Exploration/discoveries

Sinopec Confirms More Than 1 Billion Barrels of Shale Reserves at East China’s Shengli Field

The company credited its theory of shale oil enrichment for the significant increase in the quantity of proven reserves at the field.

SINOPEC-Discovers-Record-Amounts-Shale-Oil-Its-East-China-Shengli
Sinopec said its Shengli shale field in East China holds more than 1 billion bbl of proven reserves, of which 85 million bbl are thought to be technically recoverable.
Source: Sinopec

China Petroleum and Chemical Corp. (Sinopec) announced it had discovered more than 1 billion bbl (140 million tonnes) of proven shale reserves at the Shengli field in East China.

In its 1 April announcement, Sinopec said the Shengli shale field, which includes the Jiyang shale, has technically recoverable reserves of about 85 million bbl and is the first field with proven reserves exceeding 746 million bbl (11.36 million tonnes) to be certified by China's Ministry of Natural Resources.

Sun Yongzhuang, assistant to the president of Sinopec Group and managing director of Shengli Petroleum Administration Bureau Co., said estimated shale oil resources in the field have reached 78.4 billion bbl (10.5 billion tonnes), equivalent to the conventional oil and gas resources recovered in China over the past 60 years.

“After more than 10 years of continuous research and innovative breakthroughs, Shengli oil field is expected to add 568 million bbl (80 million tonnes) of proven reserves this year through the integrated promotion of exploration and development,” he said in a news release.

Liu Huimin, vice president and chief geologist of Sinopec’s Shengli Oilfield Branch, said repeated experiments led to the company’s theory of shale oil enrichment in continental fault lake basins, which reshaped the traditional common understanding that shale oil can only be enriched and mobilized when its maturity is higher than 0.9%.

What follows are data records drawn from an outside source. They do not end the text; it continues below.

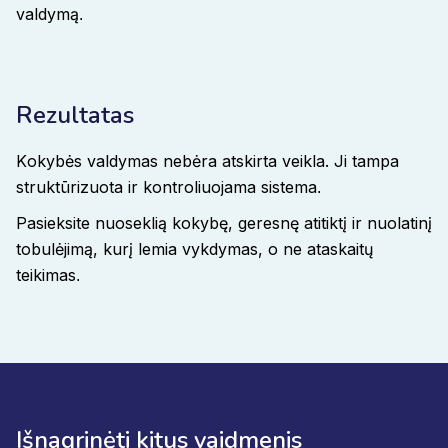
valdymą
.
Rezultatas
Kokybės valdymas nebėra atskirta veikla. Ji tampa
struktūrizuota ir kontroliuojama sistema
.
Pasieksite nuoseklią kokybę, geresnę atitiktį ir nuolatinį
tobulėjimą, kurį lemia vykdymas, o ne ataskaitų
teikimas
.
Išnagrinėti kitus vaidmenis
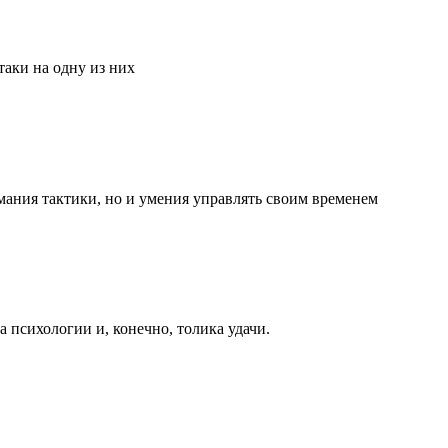
аки на одну из них
мания тактики, но и умения управлять своим временем
та психологии и, конечно, толика удачи.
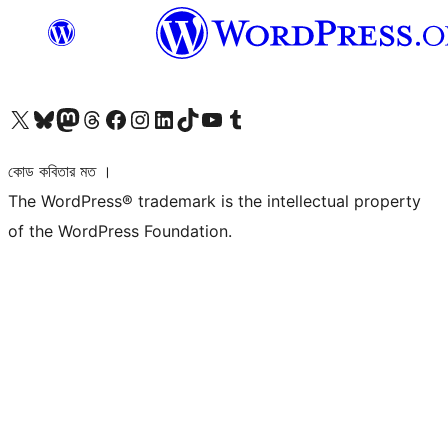
আমাদের X (আগের টুইটার) অ্যাকাউন্টে যান
আমাদের Bluesky অ্যাকাউন্টটি দেখুন
আমাদের মাস্টোডন অ্যাকাউন্টটি দেখুন
আমাদের থ্রেডস অ্যাকাউন্টটি দেখুন
আমাদের ফেসবুক পেজ দেখুন
আমাদের ইন্সটাগ্রাম অ্যাকাউন্ট দেখুন
আমাদের লিঙ্কডইন অ্যাকাউন্টে যান
আমাদের TikTok অ্যাকাউন্টটি দেখুন
আমাদের ইউটিউব চ্যানেলে যান
আমাদের টাম্বলার অ্যাকাউন্ট দেখুন
কোড কবিতার মত ।
The WordPress® trademark is the intellectual property
of the WordPress Foundation.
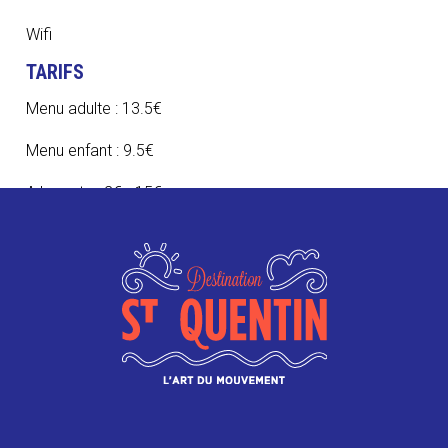
Wifi
TARIFS
Menu adulte : 13.5€
Menu enfant : 9.5€
A la carte : 2€ - 15€
Plat du jour : 11.5€
CONTACT
07 85 24 39 37
lakhwinder.singh63@gmail.com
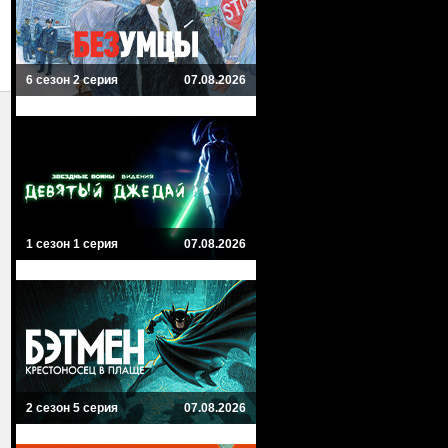
6 сезон 2 серия
07.08.2026
1 сезон 1 серия
07.08.2026
2 сезон 5 серия
07.08.2026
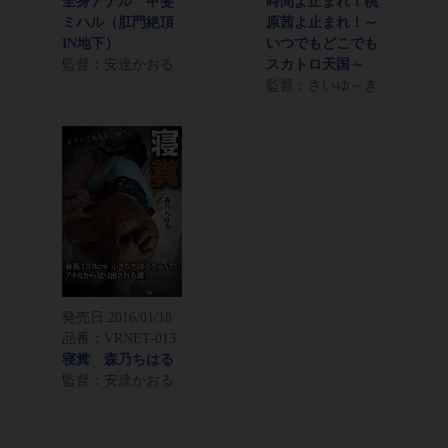
全身アナル 甲斐
時間よ止まれ！桃
ミハル（肛門絶頂
原茜よ止まれ！～
IN地下）
いつでもどこでも
監督：安達かおる
スカトロ天国～
監督：さいゆ～き
発売日:
2016/01/18
品番：VRNET-013
寝糞 森乃ちはる
監督：安達かおる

He said the theory supports the tripling of the shale oil resources in the Jiyang shale. Last year, Sinopec said it was producing 1600 metric tons per day from its Jiyang shale oil project, up from 100 tons in 2021.

Sinopec uses advanced automated drilling equipment to extract reserves, optimizing horizontal wells, and exploring fast drilling technology, as well as dense cutting combined seam network volume fracturing. These efforts have made it possible to reduce the average drilling cycle from 133 days to 29.5 days. The drilling cycle of 6000-m wells has reached 17.7 days, and the single-well production capacity has continued to set new records, the company said.

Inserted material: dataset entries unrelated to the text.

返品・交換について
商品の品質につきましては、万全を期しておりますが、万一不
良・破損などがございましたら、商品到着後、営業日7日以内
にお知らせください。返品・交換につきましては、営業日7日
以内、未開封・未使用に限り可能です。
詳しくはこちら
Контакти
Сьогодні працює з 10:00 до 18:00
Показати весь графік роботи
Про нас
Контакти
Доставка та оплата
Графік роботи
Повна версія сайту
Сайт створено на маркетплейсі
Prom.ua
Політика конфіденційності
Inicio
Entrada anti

Shengli oil field features challenges like high temperature, high pressure, and leakage in shale oil development. Sinopec said it has advanced reserve-fracture-pressure theories, developed full-cycle 3D technologies, and built an integrated geological engineering platform to expand shale oil development from three to seven layers, address extraction efficiency, and maximize resource recovery.

Ramped-Up Exploration

Sinopec has ramped up its shale oil exploration and development efforts. In January 2021, the company tested a high-yield shale oil and gas well at the Fuling shale gasfield in Chongqing, with shale oil production surpassing 30,000 tonnes per day (210,000 BOPD) for the first time in 2024. By December 2021, Sinopec identified a favorable 420-km2 area in the Qintong Depression of the Northern Jiangsu Basin, with shale oil resources totaling 350 million tonnes (2.6 billion bbl).

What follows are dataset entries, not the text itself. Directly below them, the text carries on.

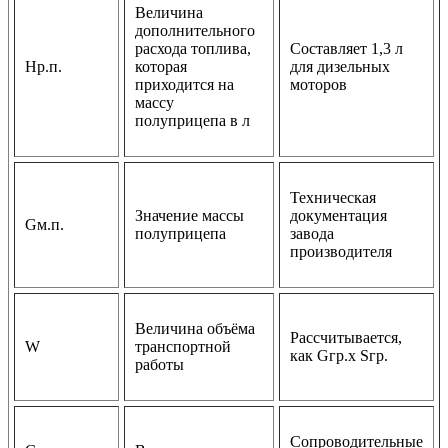
Величина
дополнительного
расхода топлива,
Составляет 1,3 л
Hр.п.
которая
для дизельных
приходится на
моторов
массу
полуприцепа в л
Техническая
Значение массы
документация
Gм.п.
полуприцепа
завода
производителя
Величина объёма
Рассчитывается,
W
транспортной
как Gгр.х Sгр.
работы
Сопроводительные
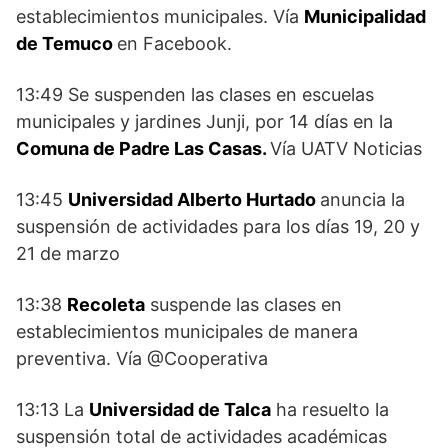
establecimientos municipales. Vía
Municipalidad
de Temuco
en Facebook.
13:49 Se suspenden las clases en escuelas
municipales y jardines Junji, por 14 días en la
Comuna de Padre Las Casas.
Vía UATV Noticias
13:45
Universidad Alberto Hurtado
anuncia la
suspensión de actividades para los días 19, 20 y
21 de marzo
13:38
Recoleta
suspende las clases en
establecimientos municipales de manera
preventiva. Vía @Cooperativa
13:13 La
Universidad de Talca
ha resuelto la
suspensión total de actividades académicas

In July 2022, a Northern Jiangsu Basin well yielded more than 30 tonnes of oil and 1500 m3/D of natural gas, for 1.1 billion tonnes (8.2 billion bbl) of shale oil resources. Sinopec's 2024 shale oil production reached 705,000 tonnes per day (4.9 million BOPD), up 308,000 tonnes per day (2.16 million BOPD) year-over-year.

The company has also been drilling deeper, reporting in 2023 an ultradeep scientific exploration well that exceeded 10000 m depth in the Taklamakan Desert, as well as oil and gas shows with the Shunbei-10X exploration well in the Tarim basin, which was drilled to a depth of 8591 m.